Choosing a tender (dinghy)

The tender is your car, your primary mode of transport when living off the hook. You use it to go get groceries, to get to the beach and more.

Choosing a good tender is therefore highly important. Having spent many weeks now reading up on the subject, here are my main findings.

Hypalon is the way to go. The material lasts for years, although it can be relatively tricky to repair if it does become damaged. Unaffected by UV light so won’t harden if left out in the sun.

PVC will die in a year or two if exposed to UV light (the sun). The UV rays they are exposed to from the sun will cause the rubber to dry out and become porous. PVC is not abrasion resistant when dry.

The bigger the tubes the better. 20″ or 50cm tubes are a must. The smaller the tube, the wetter your bottom will be while you’re riding the boat – especially if you are “larger” such as myself.

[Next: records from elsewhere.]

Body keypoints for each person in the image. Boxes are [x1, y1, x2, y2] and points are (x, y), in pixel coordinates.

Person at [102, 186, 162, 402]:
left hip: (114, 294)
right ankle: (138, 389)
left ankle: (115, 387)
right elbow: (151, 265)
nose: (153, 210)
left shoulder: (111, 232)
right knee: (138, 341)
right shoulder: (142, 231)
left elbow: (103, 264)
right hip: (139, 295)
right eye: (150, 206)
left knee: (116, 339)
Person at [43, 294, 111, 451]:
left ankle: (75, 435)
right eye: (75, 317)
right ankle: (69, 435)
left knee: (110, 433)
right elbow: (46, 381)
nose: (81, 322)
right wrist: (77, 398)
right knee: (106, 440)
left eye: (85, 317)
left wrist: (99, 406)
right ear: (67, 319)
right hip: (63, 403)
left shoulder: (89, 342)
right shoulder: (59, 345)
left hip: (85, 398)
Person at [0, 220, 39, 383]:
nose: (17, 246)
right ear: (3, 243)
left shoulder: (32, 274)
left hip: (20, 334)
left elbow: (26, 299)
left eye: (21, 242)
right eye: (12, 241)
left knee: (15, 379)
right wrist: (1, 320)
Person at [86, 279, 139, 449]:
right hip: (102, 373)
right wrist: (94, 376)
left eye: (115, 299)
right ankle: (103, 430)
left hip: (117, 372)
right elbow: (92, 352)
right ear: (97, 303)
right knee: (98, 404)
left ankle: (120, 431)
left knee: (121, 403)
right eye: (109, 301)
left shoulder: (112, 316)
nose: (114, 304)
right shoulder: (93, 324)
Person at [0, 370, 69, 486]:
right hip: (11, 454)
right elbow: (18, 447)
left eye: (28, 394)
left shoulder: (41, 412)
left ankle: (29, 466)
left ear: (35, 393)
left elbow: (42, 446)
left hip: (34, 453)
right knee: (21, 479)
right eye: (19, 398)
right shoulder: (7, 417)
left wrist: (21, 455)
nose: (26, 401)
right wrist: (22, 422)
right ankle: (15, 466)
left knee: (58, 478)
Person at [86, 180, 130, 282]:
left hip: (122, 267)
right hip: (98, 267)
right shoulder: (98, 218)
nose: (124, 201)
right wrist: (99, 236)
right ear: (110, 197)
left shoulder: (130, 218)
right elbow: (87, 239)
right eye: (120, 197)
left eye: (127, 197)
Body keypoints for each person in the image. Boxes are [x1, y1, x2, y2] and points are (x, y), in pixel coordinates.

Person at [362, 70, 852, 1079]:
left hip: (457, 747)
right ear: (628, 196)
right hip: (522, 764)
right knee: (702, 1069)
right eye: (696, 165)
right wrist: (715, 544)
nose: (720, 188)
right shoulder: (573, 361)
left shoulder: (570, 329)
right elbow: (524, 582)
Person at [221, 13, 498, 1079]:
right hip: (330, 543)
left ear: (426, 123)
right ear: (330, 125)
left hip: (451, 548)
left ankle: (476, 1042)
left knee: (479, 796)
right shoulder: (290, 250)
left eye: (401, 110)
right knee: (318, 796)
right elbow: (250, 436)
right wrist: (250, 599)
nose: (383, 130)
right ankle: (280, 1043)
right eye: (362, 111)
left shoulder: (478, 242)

Air deck or slatted floor? The consensus would appear to be for air deck as this adds to stability. In addition, you can get some dinghies with an air deck and keel (inflatable tube under the floor) which increases efficiency and agility.

Highfield may be expensive and the ones you see all the YouTubers using, but their build quality apparently leaves something to be desired, as does their quality control. This is a shame as I really wanted to get one, but at £3,000 and based on the feedback from some, I’m now reluctant to spend the money. The CL290 has 44cm (17″) tubes which are larger than most, but still not the magic 50cm.

Talamex and SeaGo dinghies seem to be a good compromise, but the tube sizes aren’t as large

Avon dinghies just seem to go on forever. I’m finding lots of 10 to 15-year-old Avon dinghies for sale online at sensible prices, and they just seem to go on forever, even if they look a little ugly.

When buying a second-hand dinghy, make sure it holds air. Not just overnight but for a week, or even two weeks – if you can.